_Using the information_.
**A.** Answer these questions using the article on Chicago's longer school day:
(i) Who is the director of the advocacy group Raise Your Hand?
(ii) How much extra time per day do high school students spend in school?
(iii) What did administrators at Whitney M. Young Magnet High School add?
**B.** Reproduce a section of the article on Chicago's longer school day, starting at the words "According to interviews" and ending after the words "a logistical nightmare.".

_Source text_.

-- Opening Marker --

For decades, children here had one of the shortest elementary school days in the country. Students of all ages were in class fewer days than their peers not only nationally but also in much of the developed world.
Rahm Emanuel vowed in his successful 2011 mayoral campaign both to increase the amount of time Chicago’s students are in class and to give them a well-rounded education during their additional school hours. And by the fall of 2012, the former chief of staff to President Barack Obama had lengthened the day and year for elementary and high schools alike. Despite a budget crisis, he came up with funds to begin delivering on the second half of his promise. Schools, he said, should not have to choose between offering math or music.
But less than a year later, the estimated amount of the Chicago Public Schools' deficit, caused largely by a crisis in pension funding, had hit $1 billion. Today, the country's third-largest school system is still giving its 400,000 students more time to learn, but it is no longer giving more money. In fact, it is operating with fewer teachers and support staff than it was before the longer day began.
"Funding is not there for a quality day, period, no matter the length," says Wendy Katten, director of the advocacy group Raise Your Hand and mother of a fifth grader at Augustus H. Burley School.
According to interviews with dozens of teachers, administrators, parents and students, Chicago's longer school day has rolled out with a host of problems, primarily related to funding. The city initially hired hundreds of new teachers to help with the expanded schedule, since it could not afford to pay existing teachers to work longer hours. But now officials have eliminated more jobs than they created. At some schools, newly added art and music classes have been cut back, and the mandatory reintroduction of recess without funding for supervision has created a logistical nightmare.
The longer time amounts to elementary students being in school an extra hour and 15 minutes per day, high school students having an extra half hour, and everyone attending for 10 additional days. Within certain parameters, principals have the freedom to decide how to use the added hours. Still, much criticism focuses on the one-size-fits-all nature of the policy in a city with diverse needs. Some students in wealthy neighborhoods and at academically selective magnet schools were already overextended with extracurricular activities. At the elite Whitney M. Young Magnet High School, administrators simply added a study hall. In violence-ridden communities, meanwhile, a later end to the regular academic day has left families worried about their kids getting home safely after dark if they stay to participate in after-school programs and sports.

-- Closing Marker --

(Images with bounding boxes)

-- Opening Marker --

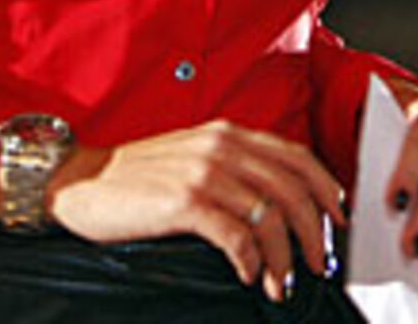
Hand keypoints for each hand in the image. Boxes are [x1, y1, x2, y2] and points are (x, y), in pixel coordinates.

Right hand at [46, 119, 346, 302]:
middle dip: (313, 232)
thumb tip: (275, 206)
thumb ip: (233, 169)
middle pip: (292, 189)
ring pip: (269, 216)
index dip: (325, 189)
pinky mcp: (185, 201)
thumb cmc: (135, 177)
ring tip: (282, 282)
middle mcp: (222, 147)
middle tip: (317, 264)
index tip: (337, 220)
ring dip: (284, 257)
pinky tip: (249, 276)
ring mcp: (204, 172)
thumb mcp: (192, 158)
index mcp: (228, 134)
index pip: (297, 156)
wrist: (81, 181)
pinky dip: (251, 261)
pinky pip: (236, 236)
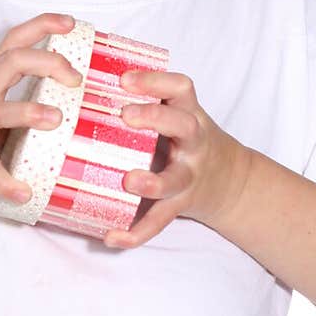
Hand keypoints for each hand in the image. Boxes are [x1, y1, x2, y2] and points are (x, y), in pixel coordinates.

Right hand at [0, 12, 82, 197]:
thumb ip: (15, 100)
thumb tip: (63, 110)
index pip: (15, 40)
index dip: (43, 26)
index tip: (71, 23)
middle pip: (13, 61)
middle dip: (48, 62)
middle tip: (76, 80)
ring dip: (29, 112)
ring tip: (56, 119)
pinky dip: (5, 180)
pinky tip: (22, 192)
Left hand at [105, 68, 245, 248]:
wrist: (230, 180)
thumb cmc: (187, 140)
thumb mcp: (179, 114)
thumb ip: (147, 103)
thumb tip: (84, 86)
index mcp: (190, 114)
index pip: (181, 89)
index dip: (156, 81)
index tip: (124, 79)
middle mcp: (194, 144)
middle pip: (184, 127)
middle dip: (156, 119)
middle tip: (124, 115)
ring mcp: (189, 176)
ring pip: (175, 180)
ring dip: (153, 182)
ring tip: (129, 182)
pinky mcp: (180, 205)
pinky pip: (160, 220)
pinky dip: (136, 232)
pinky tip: (111, 236)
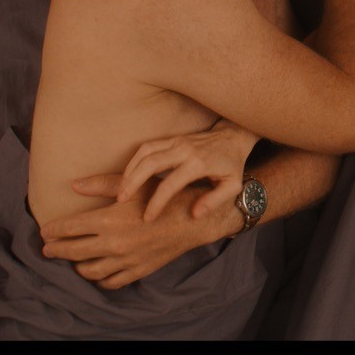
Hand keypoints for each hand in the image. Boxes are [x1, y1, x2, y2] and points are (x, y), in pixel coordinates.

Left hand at [39, 175, 231, 288]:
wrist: (191, 221)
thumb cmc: (162, 197)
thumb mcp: (133, 185)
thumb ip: (101, 184)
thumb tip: (74, 185)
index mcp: (108, 220)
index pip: (68, 228)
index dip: (53, 231)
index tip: (45, 232)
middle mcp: (112, 243)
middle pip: (73, 251)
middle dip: (56, 250)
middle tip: (47, 249)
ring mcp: (124, 260)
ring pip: (88, 270)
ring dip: (75, 266)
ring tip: (70, 261)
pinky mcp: (136, 271)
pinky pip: (109, 281)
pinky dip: (98, 279)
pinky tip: (94, 272)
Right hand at [103, 119, 259, 221]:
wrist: (233, 138)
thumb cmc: (232, 165)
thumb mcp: (232, 186)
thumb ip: (214, 201)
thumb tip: (195, 214)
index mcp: (199, 164)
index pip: (171, 184)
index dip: (157, 202)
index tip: (147, 217)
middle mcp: (184, 150)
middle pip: (151, 163)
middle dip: (133, 182)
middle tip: (121, 200)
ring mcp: (176, 141)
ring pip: (145, 151)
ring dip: (130, 170)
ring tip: (121, 189)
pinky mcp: (172, 138)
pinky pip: (147, 146)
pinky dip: (134, 159)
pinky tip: (129, 175)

-- Closing Marker --

_List of answers_.
**A.**
(i) Wendy Katten
(ii) An extra half hour
(iii) A study hall

**B.**
According to interviews with dozens of teachers, administrators, parents and students, Chicago's longer school day has rolled out with a host of problems, primarily related to funding. The city initially hired hundreds of new teachers to help with the expanded schedule, since it could not afford to pay existing teachers to work longer hours. But now officials have eliminated more jobs than they created. At some schools, newly added art and music classes have been cut back, and the mandatory reintroduction of recess without funding for supervision has created a logistical nightmare.